**What needs to be done:** Rewrite the lines below, swapping "beautiful" for "lovely" wherever it occurs and changing nothing else. Leave the pictures out of your answer.

**Exercise materials:**
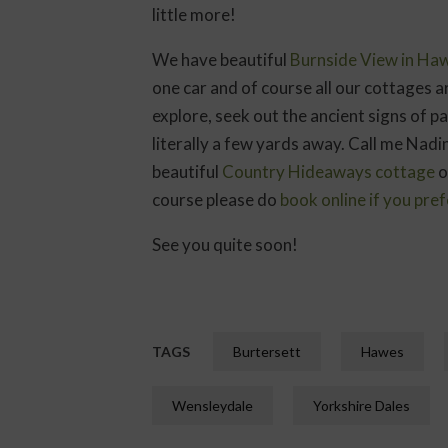
little more!
We have beautiful
Burnside View in Ha
one car and of course all our cottages a
explore, seek out the ancient signs of 
literally a few yards away. Call me Nad
beautiful
Country Hideaways cottage
o
course please do
book online if you pref
See you quite soon!
TAGS
Burtersett
Hawes
Wensleydale
Yorkshire Dales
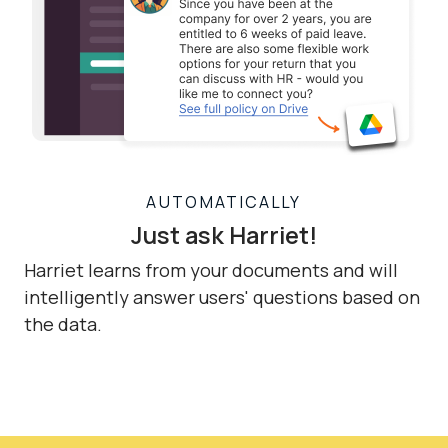
AUTOMATICALLY
Just ask Harriet!
Harriet learns from your documents and will
intelligently answer users' questions based on
the data.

**Task response:**
little more!
We have lovely
Burnside View in Ha
one car and of course all our cottages a
explore, seek out the ancient signs of 
literally a few yards away. Call me Nad
lovely
Country Hideaways cottage
o
course please do
book online if you pref
See you quite soon!
TAGS
Burtersett
Hawes
Wensleydale
Yorkshire Dales
AUTOMATICALLY
Just ask Harriet!
Harriet learns from your documents and will
intelligently answer users' questions based on
the data.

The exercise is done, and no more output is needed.